What the Iranian foreign minister doesn't explain is why, if the intention was to show their intention to achieve peace, Iranian negotiators chose that particular language. According to the American envoy, at that first meeting Iran insisted on its “inalienable right” to enrich uranium, rejected the American proposal for zero enrichment, and boasted that its 460 kilograms of 60% enriched uranium could produce 11 nuclear bombs. It's not exactly the language of someone who's going to negotiate in good faith.

The very chronology of events complicates Tehran's narrative. In June 2025, Israel and the United States destroyed the entire fleet of Iranian centrifuges, its weapons program and most of its three large nuclear facilities, in addition to killing most of its top nuclear scientists. After that devastating blow, Iran continued to get richer. It continued to accumulate. And when he sat down to negotiate, the first thing he did was to inform the American delegation exactly how many bombs he could manufacture

.

Araghchi's argument is that they were only “reporting” on their state of progress in their nuclear policy. The problem is that that logic requires a level of mutual trust that simply didn't exist in that negotiating room. The Iranian foreign minister himself, on another occasion, criticized Witkoff and Jared Kushner for “treating complex nuclear negotiations as a real estate transaction” — an accusation that reveals how

deteriorated communication was between the two delegations.

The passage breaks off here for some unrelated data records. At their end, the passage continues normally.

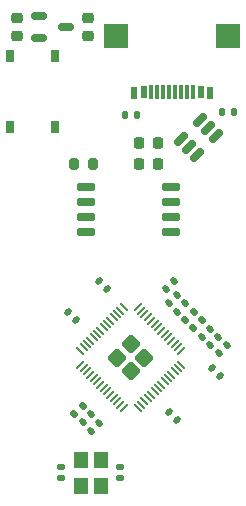
<source format=gbr>
%TF.GenerationSoftware,KiCad,Pcbnew,7.0.2*%
%TF.CreationDate,2023-07-30T12:29:19+02:00*%
%TF.ProjectId,RP2040_base_example,52503230-3430-45f6-9261-73655f657861,rev?*%
%TF.SameCoordinates,Original*%
%TF.FileFunction,Paste,Top*%
%TF.FilePolarity,Positive*%
%FSLAX46Y46*%
G04 Gerber Fmt 4.6, Leading zero omitted, Abs format (unit mm)*
G04 Created by KiCad (PCBNEW 7.0.2) date 2023-07-30 12:29:19*
%MOMM*%
%LPD*%
G01*
G04 APERTURE LIST*
G04 Aperture macros list*
%AMRoundRect*
0 Rectangle with rounded corners*
0 $1 Rounding radius*
0 $2 $3 $4 $5 $6 $7 $8 $9 X,Y pos of 4 corners*
0 Add a 4 corners polygon primitive as box body*
4,1,4,$2,$3,$4,$5,$6,$7,$8,$9,$2,$3,0*
0 Add four circle primitives for the rounded corners*
1,1,$1+$1,$2,$3*
1,1,$1+$1,$4,$5*
1,1,$1+$1,$6,$7*
1,1,$1+$1,$8,$9*
0 Add four rect primitives between the rounded corners*
20,1,$1+$1,$2,$3,$4,$5,0*
20,1,$1+$1,$4,$5,$6,$7,0*
20,1,$1+$1,$6,$7,$8,$9,0*
20,1,$1+$1,$8,$9,$2,$3,0*%
G04 Aperture macros list end*
%ADD10RoundRect,0.150000X-0.650000X-0.150000X0.650000X-0.150000X0.650000X0.150000X-0.650000X0.150000X0*%
%ADD11RoundRect,0.150000X0.256326X0.468458X-0.468458X-0.256326X-0.256326X-0.468458X0.468458X0.256326X0*%
%ADD12RoundRect,0.150000X-0.512500X-0.150000X0.512500X-0.150000X0.512500X0.150000X-0.512500X0.150000X0*%
%ADD13R,1.200000X1.400000*%
%ADD14RoundRect,0.140000X0.170000X-0.140000X0.170000X0.140000X-0.170000X0.140000X-0.170000X-0.140000X0*%
%ADD15RoundRect,0.140000X0.021213X-0.219203X0.219203X-0.021213X-0.021213X0.219203X-0.219203X0.021213X0*%
%ADD16RoundRect,0.225000X0.225000X0.250000X-0.225000X0.250000X-0.225000X-0.250000X0.225000X-0.250000X0*%
%ADD17RoundRect,0.225000X-0.250000X0.225000X-0.250000X-0.225000X0.250000X-0.225000X0.250000X0.225000X0*%
%ADD18RoundRect,0.140000X-0.170000X0.140000X-0.170000X-0.140000X0.170000X-0.140000X0.170000X0.140000X0*%
%ADD19RoundRect,0.140000X-0.021213X0.219203X-0.219203X0.021213X0.021213X-0.219203X0.219203X-0.021213X0*%
%ADD20RoundRect,0.140000X0.219203X0.021213X0.021213X0.219203X-0.219203X-0.021213X-0.021213X-0.219203X0*%
%ADD21R,0.750000X1.000000*%
%ADD22RoundRect,0.135000X0.135000X0.185000X-0.135000X0.185000X-0.135000X-0.185000X0.135000X-0.185000X0*%
%ADD23RoundRect,0.135000X-0.035355X0.226274X-0.226274X0.035355X0.035355X-0.226274X0.226274X-0.035355X0*%
%ADD24R,0.600000X1.040000*%
%ADD25R,0.600000X1.090000*%
%ADD26R,0.300000X1.160000*%
%ADD27R,2.000000X2.000000*%
%ADD28RoundRect,0.135000X-0.135000X-0.185000X0.135000X-0.185000X0.135000X0.185000X-0.135000X0.185000X0*%
%ADD29RoundRect,0.140000X-0.219203X-0.021213X-0.021213X-0.219203X0.219203X0.021213X0.021213X0.219203X0*%
%ADD30RoundRect,0.249999X-0.558616X0.000000X0.000000X-0.558616X0.558616X0.000000X0.000000X0.558616X0*%
%ADD31RoundRect,0.050000X-0.309359X0.238649X0.238649X-0.309359X0.309359X-0.238649X-0.238649X0.309359X0*%
%ADD32RoundRect,0.050000X-0.309359X-0.238649X-0.238649X-0.309359X0.309359X0.238649X0.238649X0.309359X0*%
%ADD33RoundRect,0.225000X0.250000X-0.225000X0.250000X0.225000X-0.250000X0.225000X-0.250000X-0.225000X0*%
%ADD34RoundRect,0.200000X0.200000X0.275000X-0.200000X0.275000X-0.200000X-0.275000X0.200000X-0.275000X0*%
G04 APERTURE END LIST*
D10*
%TO.C,U4*%
X68202010Y-57565068D03*
X68202010Y-58835068D03*
X68202010Y-60105068D03*
X68202010Y-61375068D03*
X75402010Y-61375068D03*
X75402010Y-60105068D03*
X75402010Y-58835068D03*
X75402010Y-57565068D03*
%TD*%
D11*
%TO.C,U2*%
X79176085Y-53242417D03*
X78504334Y-52570666D03*
X77832583Y-51898915D03*
X76223915Y-53507583D03*
X76895666Y-54179334D03*
X77567417Y-54851085D03*
%TD*%
D12*
%TO.C,U1*%
X64216327Y-43050000D03*
X64216327Y-44950000D03*
X66491327Y-44000000D03*
%TD*%
D13*
%TO.C,Y1*%
X67770030Y-80643931D03*
X67770030Y-82843931D03*
X69470030Y-82843931D03*
X69470030Y-80643931D03*
%TD*%
D14*
%TO.C,C16*%
X71120030Y-82223931D03*
X71120030Y-81263931D03*
%TD*%
D15*
%TO.C,C14*%
X78731657Y-70925197D03*
X79410479Y-70246375D03*
%TD*%
D16*
%TO.C,C17*%
X74275000Y-53850000D03*
X72725000Y-53850000D03*
%TD*%
D17*
%TO.C,C1*%
X68353827Y-43225000D03*
X68353827Y-44775000D03*
%TD*%
D15*
%TO.C,C11*%
X75196123Y-67389664D03*
X75874945Y-66710842D03*
%TD*%
D18*
%TO.C,C15*%
X66120030Y-81263931D03*
X66120030Y-82223931D03*
%TD*%
D19*
%TO.C,C3*%
X69312994Y-77515433D03*
X68634172Y-78194255D03*
%TD*%
D15*
%TO.C,C4*%
X74998133Y-66173440D03*
X75676955Y-65494618D03*
%TD*%
D20*
%TO.C,C7*%
X67389664Y-68803877D03*
X66710842Y-68125055D03*
%TD*%
D21*
%TO.C,SW1*%
X61795282Y-52500000D03*
X61795282Y-46500000D03*
X65545282Y-52500000D03*
X65545282Y-46500000D03*
%TD*%
D22*
%TO.C,R2*%
X72510000Y-51500000D03*
X71490000Y-51500000D03*
%TD*%
D23*
%TO.C,R4*%
X78017478Y-68810949D03*
X77296230Y-69532197D03*
%TD*%
D24*
%TO.C,J3*%
X78700000Y-49560000D03*
D25*
X77900000Y-49535000D03*
D26*
X76750000Y-49500000D03*
X75750000Y-49500000D03*
X75250000Y-49500000D03*
X74250000Y-49500000D03*
D25*
X73100000Y-49535000D03*
D24*
X72300000Y-49560000D03*
X72300000Y-49560000D03*
D25*
X73100000Y-49535000D03*
D26*
X73750000Y-49500000D03*
X74750000Y-49500000D03*
X76250000Y-49500000D03*
X77250000Y-49500000D03*
D25*
X77900000Y-49535000D03*
D24*
X78700000Y-49560000D03*
D27*
X80250000Y-44760000D03*
X70750000Y-44760000D03*
%TD*%
D19*
%TO.C,C8*%
X68605887Y-76808326D03*
X67927065Y-77487148D03*
%TD*%
D15*
%TO.C,C12*%
X75903230Y-68096770D03*
X76582052Y-67417948D03*
%TD*%
D28*
%TO.C,R1*%
X79690000Y-51200000D03*
X80710000Y-51200000D03*
%TD*%
D15*
%TO.C,C5*%
X79438764Y-71632304D03*
X80117586Y-70953482D03*
%TD*%
D20*
%TO.C,C6*%
X70020101Y-66173440D03*
X69341279Y-65494618D03*
%TD*%
D29*
%TO.C,C10*%
X78887220Y-72919239D03*
X79566042Y-73598061D03*
%TD*%
D23*
%TO.C,R3*%
X77310371Y-68103842D03*
X76589123Y-68825090D03*
%TD*%
D15*
%TO.C,C13*%
X78024550Y-70218091D03*
X78703372Y-69539269D03*
%TD*%
D30*
%TO.C,U3*%
X72000000Y-70868629D03*
X70868629Y-72000000D03*
X73131371Y-72000000D03*
X72000000Y-73131371D03*
D31*
X71407798Y-67730843D03*
X71124955Y-68013686D03*
X70842113Y-68296528D03*
X70559270Y-68579371D03*
X70276427Y-68862214D03*
X69993585Y-69145056D03*
X69710742Y-69427899D03*
X69427899Y-69710742D03*
X69145056Y-69993585D03*
X68862214Y-70276427D03*
X68579371Y-70559270D03*
X68296528Y-70842113D03*
X68013686Y-71124955D03*
X67730843Y-71407798D03*
D32*
X67730843Y-72592202D03*
X68013686Y-72875045D03*
X68296528Y-73157887D03*
X68579371Y-73440730D03*
X68862214Y-73723573D03*
X69145056Y-74006415D03*
X69427899Y-74289258D03*
X69710742Y-74572101D03*
X69993585Y-74854944D03*
X70276427Y-75137786D03*
X70559270Y-75420629D03*
X70842113Y-75703472D03*
X71124955Y-75986314D03*
X71407798Y-76269157D03*
D31*
X72592202Y-76269157D03*
X72875045Y-75986314D03*
X73157887Y-75703472D03*
X73440730Y-75420629D03*
X73723573Y-75137786D03*
X74006415Y-74854944D03*
X74289258Y-74572101D03*
X74572101Y-74289258D03*
X74854944Y-74006415D03*
X75137786Y-73723573D03*
X75420629Y-73440730D03*
X75703472Y-73157887D03*
X75986314Y-72875045D03*
X76269157Y-72592202D03*
D32*
X76269157Y-71407798D03*
X75986314Y-71124955D03*
X75703472Y-70842113D03*
X75420629Y-70559270D03*
X75137786Y-70276427D03*
X74854944Y-69993585D03*
X74572101Y-69710742D03*
X74289258Y-69427899D03*
X74006415Y-69145056D03*
X73723573Y-68862214D03*
X73440730Y-68579371D03*
X73157887Y-68296528D03*
X72875045Y-68013686D03*
X72592202Y-67730843D03*
%TD*%
D29*
%TO.C,C9*%
X75196123Y-76610336D03*
X75874945Y-77289158D03*
%TD*%
D16*
%TO.C,C18*%
X74275000Y-55580981D03*
X72725000Y-55580981D03*
%TD*%
D23*
%TO.C,R5*%
X67919993Y-76080007D03*
X67198745Y-76801255D03*
%TD*%
D33*
%TO.C,C2*%
X62353827Y-44775000D03*
X62353827Y-43225000D03*
%TD*%
D34*
%TO.C,R6*%
X68825000Y-55580981D03*
X67175000Y-55580981D03*
%TD*%
M02*

</source>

A regime used to threatening without measuring the consequences

A regime such as the Iranian one that for decades lied about its nuclear program to the IAEA, concealed installations and enriched uranium beyond any civil need, cannot be taken lightly by the White House, which set itself as its biggest red line to stop any attempt by Iran to arm itself

with nuclear weapons.

The Islamic Republic has been claiming that its nuclear program is peaceful for forty years, but it has also been building sophisticated centrifuges for forty years to bring uranium to a degree of enrichment that no power plant needs. And now, in the midst of a war that largely stems from that accumulation of mistrust, his foreign minister comes out to say that when he mentioned ten nuclear bombs to the Americans, he was actually negotiating to

achieve peace.

Meanwhile, the now deceased Ayatollah violently threatened in his public speeches that Allah was helping the Islamic Republic to build weapons to eradicate the State of Israel, whose small territory and high population density in its cities make it a natural target for a nuclear attack.